Problem to solve:
Turn the material from the line containing "Gaúchos, Getúlio Vargas, Antônio" through the line containing "concessionária tinha colocado" into a Markdown table with the columns Row and Line, numbering each line and leaving out any blank ones.

--- Material for this exercise Enclosed Below ---

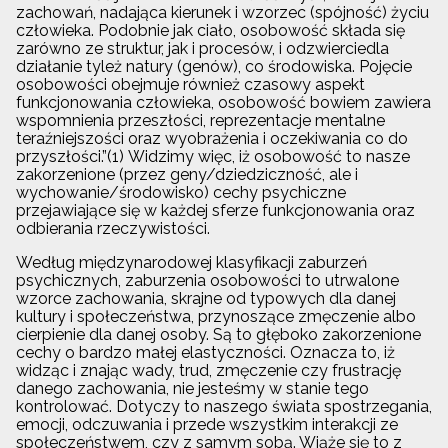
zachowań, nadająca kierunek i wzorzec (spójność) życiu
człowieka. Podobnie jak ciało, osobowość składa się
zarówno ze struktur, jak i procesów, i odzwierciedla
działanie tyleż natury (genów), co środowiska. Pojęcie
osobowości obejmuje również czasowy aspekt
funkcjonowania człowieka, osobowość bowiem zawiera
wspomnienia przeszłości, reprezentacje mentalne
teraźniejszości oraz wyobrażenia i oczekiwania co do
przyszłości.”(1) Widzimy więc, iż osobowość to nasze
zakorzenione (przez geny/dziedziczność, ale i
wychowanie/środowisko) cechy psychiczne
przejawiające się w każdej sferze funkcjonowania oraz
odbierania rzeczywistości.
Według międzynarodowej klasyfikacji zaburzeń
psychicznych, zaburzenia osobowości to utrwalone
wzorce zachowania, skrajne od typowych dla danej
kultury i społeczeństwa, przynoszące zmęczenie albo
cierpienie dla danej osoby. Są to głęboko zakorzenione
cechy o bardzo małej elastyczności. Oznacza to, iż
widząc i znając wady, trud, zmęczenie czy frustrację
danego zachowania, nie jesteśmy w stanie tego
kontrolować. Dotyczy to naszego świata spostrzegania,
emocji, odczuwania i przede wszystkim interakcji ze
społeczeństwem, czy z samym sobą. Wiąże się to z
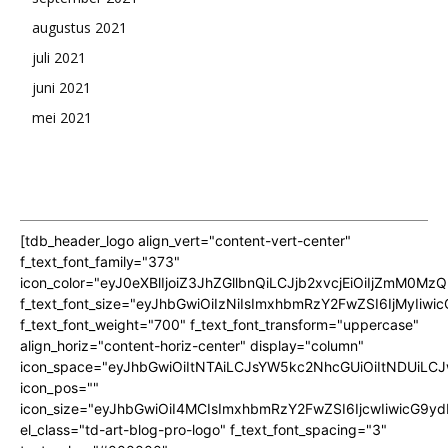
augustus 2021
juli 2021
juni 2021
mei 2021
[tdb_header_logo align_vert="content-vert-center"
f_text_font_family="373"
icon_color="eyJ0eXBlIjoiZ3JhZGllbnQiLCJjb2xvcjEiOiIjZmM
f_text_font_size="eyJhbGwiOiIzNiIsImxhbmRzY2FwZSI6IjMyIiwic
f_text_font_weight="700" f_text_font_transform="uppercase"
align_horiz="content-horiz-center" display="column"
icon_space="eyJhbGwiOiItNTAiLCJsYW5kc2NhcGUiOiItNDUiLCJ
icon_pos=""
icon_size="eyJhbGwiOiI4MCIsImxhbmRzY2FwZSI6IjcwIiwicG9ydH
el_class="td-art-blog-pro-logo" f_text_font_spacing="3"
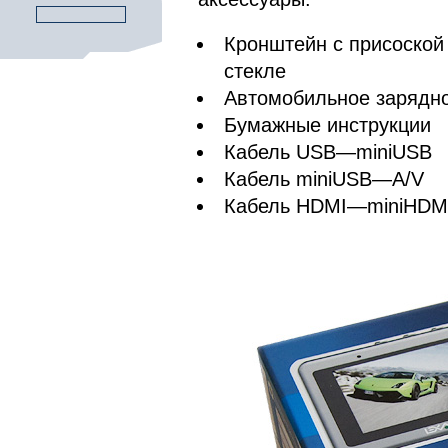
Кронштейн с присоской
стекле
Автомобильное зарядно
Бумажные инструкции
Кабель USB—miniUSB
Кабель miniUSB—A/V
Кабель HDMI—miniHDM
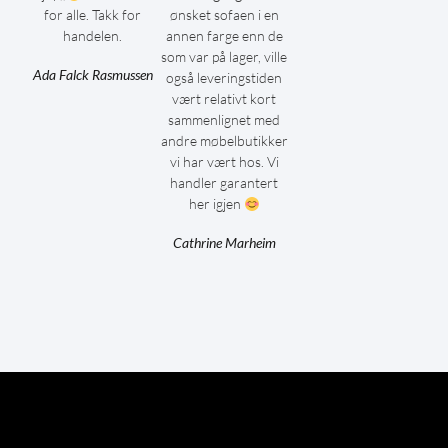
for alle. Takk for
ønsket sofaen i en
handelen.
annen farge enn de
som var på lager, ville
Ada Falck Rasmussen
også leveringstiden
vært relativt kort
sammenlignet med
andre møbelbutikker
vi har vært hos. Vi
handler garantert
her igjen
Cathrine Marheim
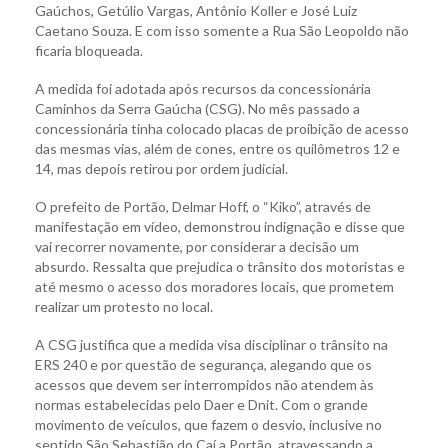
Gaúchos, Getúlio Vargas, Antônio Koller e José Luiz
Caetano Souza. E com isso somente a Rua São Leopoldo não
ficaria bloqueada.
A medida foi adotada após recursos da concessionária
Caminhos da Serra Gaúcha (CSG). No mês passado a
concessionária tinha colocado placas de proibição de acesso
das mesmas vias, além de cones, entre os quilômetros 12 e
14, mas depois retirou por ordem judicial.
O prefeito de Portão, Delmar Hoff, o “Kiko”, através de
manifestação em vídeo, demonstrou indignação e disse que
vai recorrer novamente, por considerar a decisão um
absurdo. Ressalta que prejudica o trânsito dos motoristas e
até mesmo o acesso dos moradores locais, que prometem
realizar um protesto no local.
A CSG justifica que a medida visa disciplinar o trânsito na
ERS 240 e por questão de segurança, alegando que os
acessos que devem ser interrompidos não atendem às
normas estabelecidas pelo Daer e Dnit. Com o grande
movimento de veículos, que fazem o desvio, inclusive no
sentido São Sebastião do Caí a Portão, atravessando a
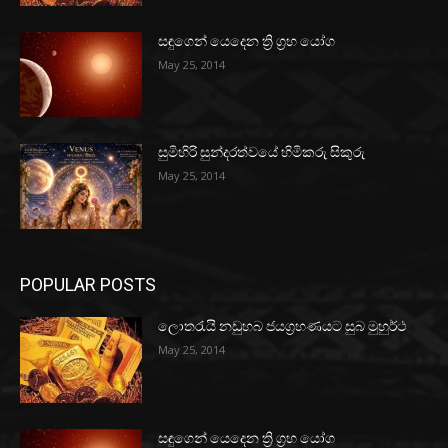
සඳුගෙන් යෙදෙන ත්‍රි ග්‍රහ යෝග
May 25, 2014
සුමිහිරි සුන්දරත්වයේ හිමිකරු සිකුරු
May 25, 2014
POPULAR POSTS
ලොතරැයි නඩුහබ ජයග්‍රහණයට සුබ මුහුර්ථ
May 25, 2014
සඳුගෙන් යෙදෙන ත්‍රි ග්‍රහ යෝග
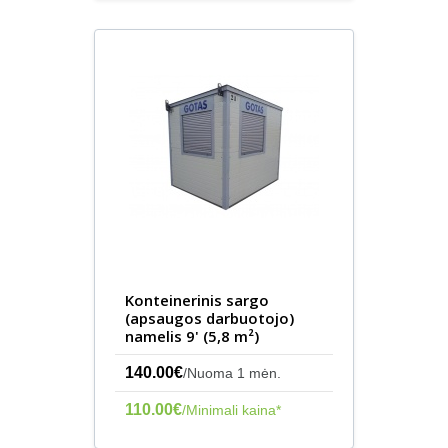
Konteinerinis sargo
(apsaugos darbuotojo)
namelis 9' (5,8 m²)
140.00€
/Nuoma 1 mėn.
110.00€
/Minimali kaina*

--- End of Enclosed Material for this exercise ---
--- Material for this exercise Enclosed Below ---

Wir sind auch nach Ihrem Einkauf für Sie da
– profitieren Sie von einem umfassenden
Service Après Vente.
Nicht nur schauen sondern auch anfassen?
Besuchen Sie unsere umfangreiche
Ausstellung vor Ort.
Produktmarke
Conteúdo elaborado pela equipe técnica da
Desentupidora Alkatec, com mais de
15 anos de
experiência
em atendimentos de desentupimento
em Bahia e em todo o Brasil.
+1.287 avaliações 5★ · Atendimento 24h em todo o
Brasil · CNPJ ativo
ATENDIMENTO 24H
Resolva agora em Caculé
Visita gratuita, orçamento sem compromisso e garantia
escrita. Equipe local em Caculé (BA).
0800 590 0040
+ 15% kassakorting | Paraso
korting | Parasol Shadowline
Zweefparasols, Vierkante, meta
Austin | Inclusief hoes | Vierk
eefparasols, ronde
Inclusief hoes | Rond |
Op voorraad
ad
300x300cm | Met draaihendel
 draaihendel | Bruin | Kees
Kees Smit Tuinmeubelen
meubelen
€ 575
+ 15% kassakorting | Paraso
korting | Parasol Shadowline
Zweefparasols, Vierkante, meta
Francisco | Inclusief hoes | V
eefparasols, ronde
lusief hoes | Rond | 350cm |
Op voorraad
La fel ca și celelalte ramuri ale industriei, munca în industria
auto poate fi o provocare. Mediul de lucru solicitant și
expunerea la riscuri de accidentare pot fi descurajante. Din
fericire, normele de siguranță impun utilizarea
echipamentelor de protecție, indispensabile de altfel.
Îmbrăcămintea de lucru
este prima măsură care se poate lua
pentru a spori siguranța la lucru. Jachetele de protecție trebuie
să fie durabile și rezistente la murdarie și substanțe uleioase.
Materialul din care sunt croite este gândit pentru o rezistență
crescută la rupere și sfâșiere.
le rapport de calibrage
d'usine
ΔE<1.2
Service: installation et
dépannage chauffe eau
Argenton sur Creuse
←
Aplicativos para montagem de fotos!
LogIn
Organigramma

--- End of Enclosed Material for this exercise ---

Answer to this exercise:
| Row | Line |
|---|---|
| 1 | Gaúchos, Getúlio Vargas, Antônio Koller e José Luiz |
| 2 | Caetano Souza. E com isso somente a Rua São Leopoldo não |
| 3 | ficaria bloqueada. |
| 4 | A medida foi adotada após recursos da concessionária |
| 5 | Caminhos da Serra Gaúcha (CSG). No mês passado a |
| 6 | concessionária tinha colocado placas de proibição de acesso |